Na perspectiva do Marketing Digital, a permanência da população em suas residências, aumentou o nível de conectividade digital, com incremento no número de horas e uso de tecnologias digitais para realização de atividades antes desenvolvidas presencialmente. Nesse sentido, algumas empresas reportam aumento de visitantes e vendas em sites de e-commerce, bem como relevantes interações nas redes sociais.

Ainda longe de terminar, o cenário proposto para pós-pandemia deverá ser caracterizado pela insegurança dos consumidores em relação a novas ondas da pandemia ou, até mesmo, novas doenças. Esse comportamento pode sugerir a continuidade de isolamentos voluntários, o que privilegiaria as compras pela internet por mais algum tempo. Por outro lado, os consumidores têm desenvolvido critérios mais rígidos em relação às ofertas e atendimento oferecidos pelas marcas. As organizações, cientes desse novo comportamento, devem garantir entregas em tempo adequado, clareza nas informações fornecidas e capacidade de resolução de problemas não presenciais. Marcas com propostas inadequadas tenderão a ser desconsideradas pelos consumidores.

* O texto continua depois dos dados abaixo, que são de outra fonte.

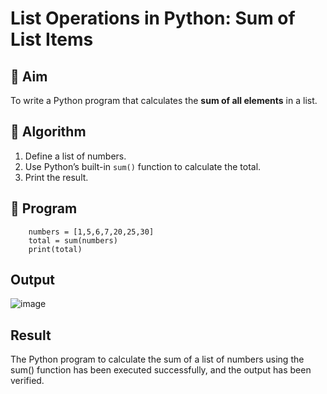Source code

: # List Operations in Python: Sum of List Items

## 🎯 Aim
To write a Python program that calculates the **sum of all elements** in a list.

## 🧠 Algorithm
1. Define a list of numbers.
2. Use Python’s built-in `sum()` function to calculate the total.
3. Print the result.

## 🧾 Program
        numbers = [1,5,6,7,20,25,30]
        total = sum(numbers)
        print(total)
        
## Output
![image](https://github.com/user-attachments/assets/7094b826-edbd-4187-8135-4d45f17f17f3)

## Result
The Python program to calculate the sum of a list of numbers using the sum() function has been executed successfully, and the output has been verified.
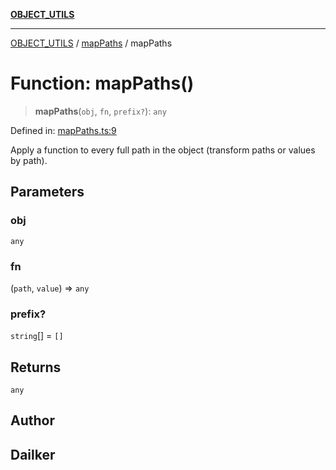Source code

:[**OBJECT_UTILS**](../../README.md)

***

[OBJECT_UTILS](../../README.md) / [mapPaths](../README.md) / mapPaths

# Function: mapPaths()

> **mapPaths**(`obj`, `fn`, `prefix?`): `any`

Defined in: [mapPaths.ts:9](https://github.com/dailker/everyutil/blob/b267f20aec6acc544994839192032069b76d5a4b/src/object/mapPaths.ts#L9)

Apply a function to every full path in the object (transform paths or values by path).

## Parameters

### obj

`any`

### fn

(`path`, `value`) => `any`

### prefix?

`string`[] = `[]`

## Returns

`any`

## Author

## Dailker
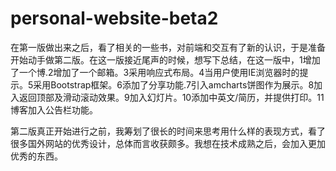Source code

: personal-website-beta2
======================

在第一版做出来之后，看了相关的一些书，对前端和交互有了新的认识，于是准备开始动手做第二版。在这一版接近尾声的时候，想写下总结，在这一版中，1增加了一个博.2增加了一个邮箱。3采用响应式布局。4当用户使用IE浏览器时的提示。5采用Bootstrap框架。6添加了分享功能.7引入amcharts饼图作为展示。8加入返回顶部及滑动滚动效果。9加入幻灯片。10添加中英文/简历，并提供打印。11博客加入公告栏功能。

第二版真正开始进行之前，我筹划了很长的时间来思考用什么样的表现方式，看了很多国外网站的优秀设计，总体而言收获颇多。我想在技术成熟之后，会加入更加优秀的东西。
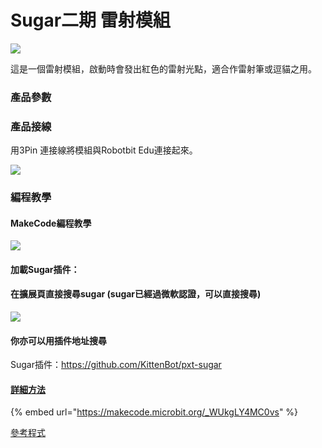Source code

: # Sugar二期 雷射模組

![](https://kittenbothk.readthedocs.io/en/latest/\_images/laser\_render.png)

這是一個雷射模組，啟動時會發出紅色的雷射光點，適合作雷射筆或逗貓之用。

### 產品參數

### 產品接線

用3Pin 連接線將模組與Robotbit Edu連接起來。

![](https://kittenbothk.readthedocs.io/en/latest/\_images/laser\_wire.png)

### 編程教學

#### MakeCode編程教學

![](https://kittenbothk.readthedocs.io/en/latest/\_images/mcbanner15.png)

#### 加載Sugar插件：

#### 在擴展頁直接搜尋sugar (sugar已經過微軟認證，可以直接搜尋)

![](https://kittenbothk.readthedocs.io/en/latest/\_images/sugar\_search.gif)

#### 你亦可以用插件地址搜尋

Sugar插件：https://github.com/KittenBot/pxt-sugar

#### [詳細方法](../../programmingplatforms/makecode/kittenbotandmakecode.md)

{% embed url="https://makecode.microbit.org/_WUkgLY4MC0vs" %}

[參考程式](https://makecode.microbit.org/\_WUkgLY4MC0vs)
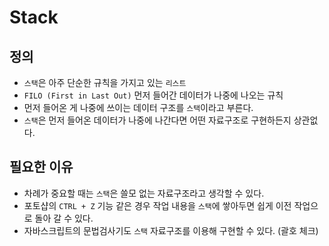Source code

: # Stack

## 정의

- `스택`은 아주 단순한 규칙을 가지고 있는 `리스트`
- `FILO (First in Last Out)` 먼저 들어간 데이터가 나중에 나오는 규칙
- 먼저 들어온 게 나중에 쓰이는 데이터 구조를 `스택`이라고 부른다.
- `스택`은 먼저 들어온 데이터가 나중에 나간다면 어떤 자료구조로 구현하든지 상관없다.

## 필요한 이유

- 차례가 중요할 때는 `스택`은 쓸모 없는 자료구조라고 생각할 수 있다.
- 포토샵의 `CTRL + Z` 기능 같은 경우 작업 내용을 `스택`에 쌓아두면 쉽게 이전 작업으로 돌아 갈 수 있다.
- 자바스크립트의 문법검사기도 `스택` 자료구조를 이용해 구현할 수 있다. (괄호 체크)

Entende-se que num momento de pós-pandemia, a concorrência aumentará devido as demandas reprimidas pelos consumidores. O recurso mais utilizado para pesquisar produtos e serviços são os sites de busca, uma vez que torna-se fundamental que as marcas revisem seus programas de SEO (Search Engine Optimization) avaliando a possibilidade de investir em anúncios nos buscadores como forma de ganhar visibilidade em cenário de alta concorrência. Na medida em que as lojas físicas retomem seu funcionamento, o conceito de omnicanalidade deve ser também contemplado, considerando a possibilidade de o consumidor pesquisar nos ambientes digitais e preferir comprar nas lojas físicas (webrooming).

Reportada com ênfase durante a pandemia, a busca por soluções que tornem os lares mais confortáveis, deve ser mantida em alta. Assim, soluções sobre qualidade de vida, atividades físicas em casa, delivery de compras de supermercados e soluções de comunicação remota, entre outras devem continuar sendo privilegiadas pelos consumidores.

Com relação às redes sociais, deve-se atentar para o conteúdo divulgado. As marcas precisam ter sensibilidade e conhecimento de seus públicos, para retomar a publicidade. Importante destacar que os consumidores buscam nas redes sociais opções de divertimento, entretenimento e passatempo. A curadoria de conteúdo, em busca de relevância, ganha nova perspectiva quando o tempo de navegação se expande. Ou seja, marcas que se comportam de maneira inadequada (na perspectiva dos seus consumidores) tendem a perder seguidores ou engajamento. Dessa forma, recomenda-se para pós-pandemia, cautela e apresentação de conteúdos altamente relevantes.